▶ **Excerpt to read**:

* * * * * * *

Key nodes to understand:

| Node | Meaning | Red flag? | |---|---|---| | Seq Scan | Full table scan | ⚠ If table is large | | Index Scan | Uses index, fetches rows from heap | Good | | Index Only Scan | Uses covering index, no heap | Best | | Bitmap Heap Scan | Batches heap fetches | Good for many rows | | Hash Join | Builds hash table from smaller side | Good for large joins | | Nested Loop | Row-by-row join | ⚠ Bad if outer is large | | Sort | Explicit sort (no ORDER BY index) | ⚠ Add index | | Hash Aggregate | GROUP BY without index | Acceptable |

Seq Scan on users  (cost=0.00..8432.00 rows=12000)
                    ^^^^ estimated    ^^^^ row count estimate
  Filter: (plan = 'pro')

* * * * * * *

▶ **Supplied data**:

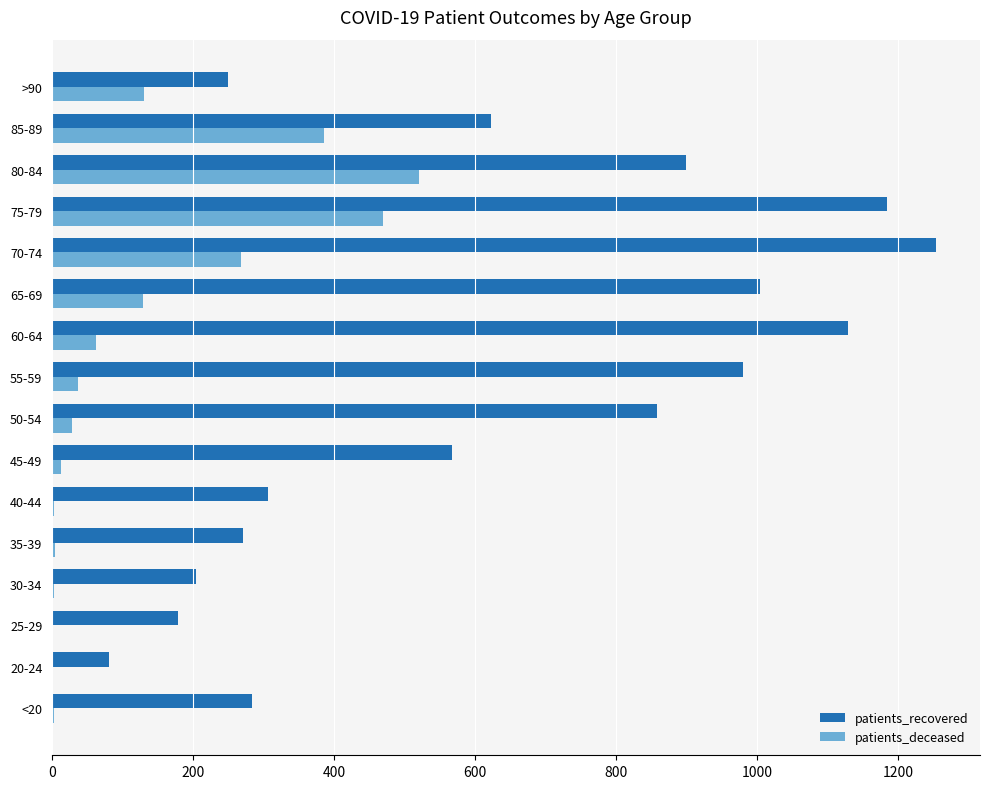

At which category is the sum across all series the highest?

75-79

* * * * * * *

▶ **Problems to work on**:
1. In the query plan notes, which node is flagged as bad when the outer side is large?
2. Rewrite the stretch of the query plan notes from "Key nodes to" through "(plan = 'pro')", changing "Seq Scan" to "Sequential Scan".

▶ **Responses for each task**:
1. Nested Loop.

2.
Key nodes to understand:

| Node | Meaning | Red flag? | |---|---|---| | Sequential Scan | Full table scan | ⚠ If table is large | | Index Scan | Uses index, fetches rows from heap | Good | | Index Only Scan | Uses covering index, no heap | Best | | Bitmap Heap Scan | Batches heap fetches | Good for many rows | | Hash Join | Builds hash table from smaller side | Good for large joins | | Nested Loop | Row-by-row join | ⚠ Bad if outer is large | | Sort | Explicit sort (no ORDER BY index) | ⚠ Add index | | Hash Aggregate | GROUP BY without index | Acceptable |

Sequential Scan on users  (cost=0.00..8432.00 rows=12000)
                    ^^^^ estimated    ^^^^ row count estimate
  Filter: (plan = 'pro')